La suppression de la délibération préalable relative aux indemnités de fonction et l’extension du principe de fixation des indemnités des maires aux adjoints et à l’exécutif des départements et des régions sont grandement bienvenues. Ces mesures vont dans le sens de la juste reconnaissance de l’engagement local. Il en est de même pour la modification du mode de calcul de l’enveloppe indemnitaire globale.

La retraite des élus locaux est un sujet sensible, depuis de nombreuses années. La bonification d’un trimestre par mandat complet, dans la limite de huit trimestres, est une avancée notable, mais reste peu ambitieuse et se limite aux seuls membres des exécutifs locaux.

En effet, le régime de retraite des élus locaux peut être un obstacle majeur pour l’engagement local. Par exemple, cotiser à l’Ircantec (institution de retraite complémentaire des agents non titulaires de l’État et des collectivités publiques) bloque l’accès à une retraite progressive et entrave l’accès au minimum contributif pour de nombreux élus. Il est crucial d’exclure le régime Ircantec des autres régimes de retraite, afin d’assurer une retraite adéquate pour les élus. Nous demandons un rapport.

Nous devons être conscients que cette revalorisation doit s’accompagner d’un soutien accru aux élus, que ce soit dans leur gestion des responsabilités comme dans la conciliation entre mandat et vie personnelle.

Au risque de me répéter, sur ce point, je réaffirme que les discussions sont allées dans le bon sens, de la prise en charge des frais de transport et des frais de représentation à la flexibilité des absences, en passant par la formation des élus.

Il va sans dire que nous regrettons que, en dépit de son titre, ce texte n’aille pas assez loin sur le statut des élus. Nous pensons au statut de salarié protégé, proposé par nos collègues MM. Éric Kerrouche et Didier Marie, qui garantissait qu’un salarié ne puisse faire l’objet d’une mesure de licenciement ou de rupture de contrat au seul motif qu’il exercerait des fonctions électives.

Enfin, nous pensons évidemment à la maire de Poitiers, qui a dû faire le choix de cesser temporairement d’exercer ses fonctions pour bénéficier pleinement de son congé de maternité et qui a ainsi vu ses revenus financiers diminuer.

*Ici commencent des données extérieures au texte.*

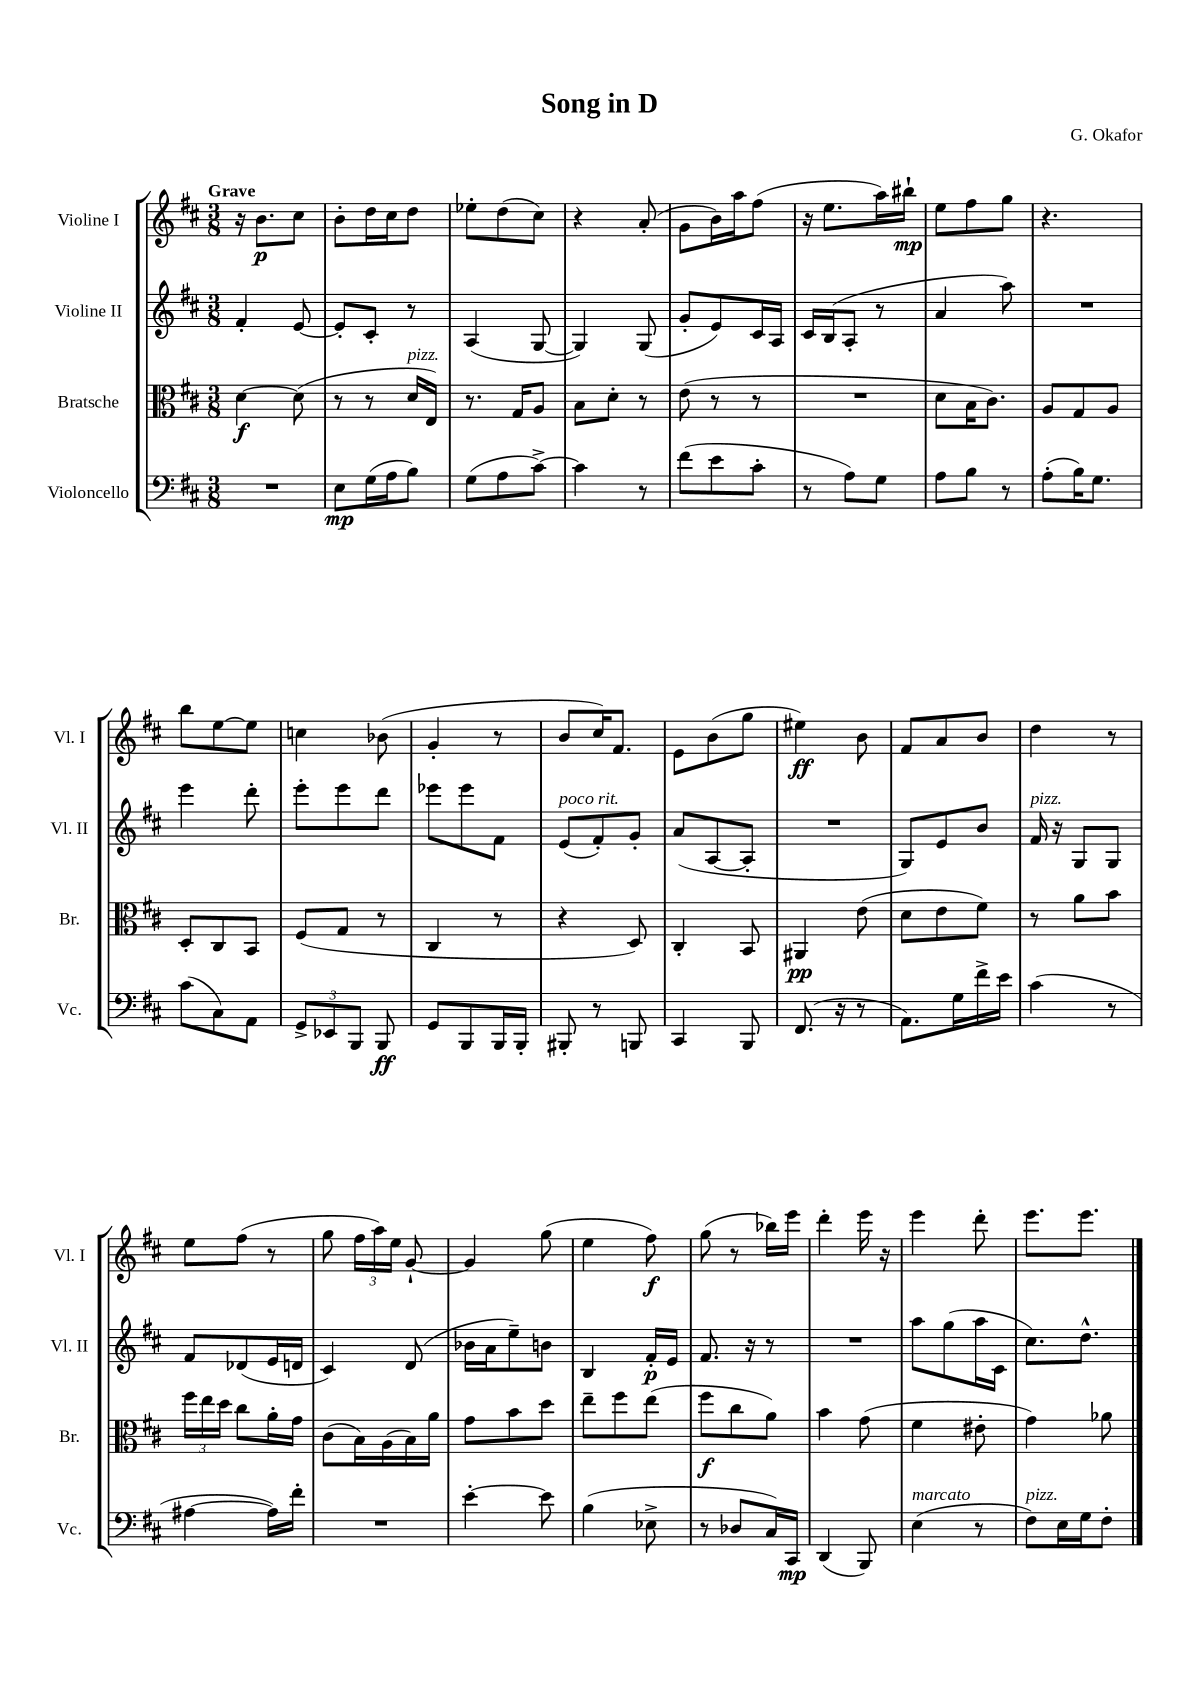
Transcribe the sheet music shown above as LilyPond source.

Cette situation n’est pas tolérable. Tout élu local qui cesse temporairement d’exercer ses fonctions pour accueillir un enfant dans le cadre d’un congé de maternité, de paternité ou d’adoption doit pouvoir continuer à percevoir ses indemnités de fonction.

Nous voterons en faveur de ce texte, mais non sans la ferme conviction que notre travail ne s’arrête pas aujourd’hui. Ce texte n’est pas un aboutissement, c’est un commencement, qui témoigne de l’engagement renouvelé du Sénat envers nos élus locaux, envers nos territoires, envers la démocratie. (Applaudissements sur les travées du groupe SER. – M. Guy Benarroche applaudit également.)

M. le président. La parole est à M. Roger Karoutchi. (Applaudissements sur les travées du groupe Les Républicains.)

M. Roger Karoutchi. Monsieur le président, madame la ministre, mes chers collègues, naturellement, le groupe Les Républicains votera cette proposition de loi. Je n’entrerai pas dans les détails de ce texte, que tous ont appelé avant moi : il s’agit d’améliorer la situation indemnitaire, la capacité à s’engager dans la vie publique, la réinsertion post-mandat, les retraites… Finalement, avec tout le respect que j’ai pour tous ceux qui ont élaboré ce texte, je considère que tous ces éléments sont en discussion ou ont progressivement émané des rapports d’information du Sénat et d’un certain nombre de textes depuis vingt-cinq ans.

Cependant, madame la ministre, il y a un autre sujet… Si des milliers d’élus veulent mettre fin à leur mandat, ce n’est pas uniquement parce que leur indemnité n’est pas suffisante. Il y a autre chose… (Marques dapprobation sur les travées du groupe Les Républicains.)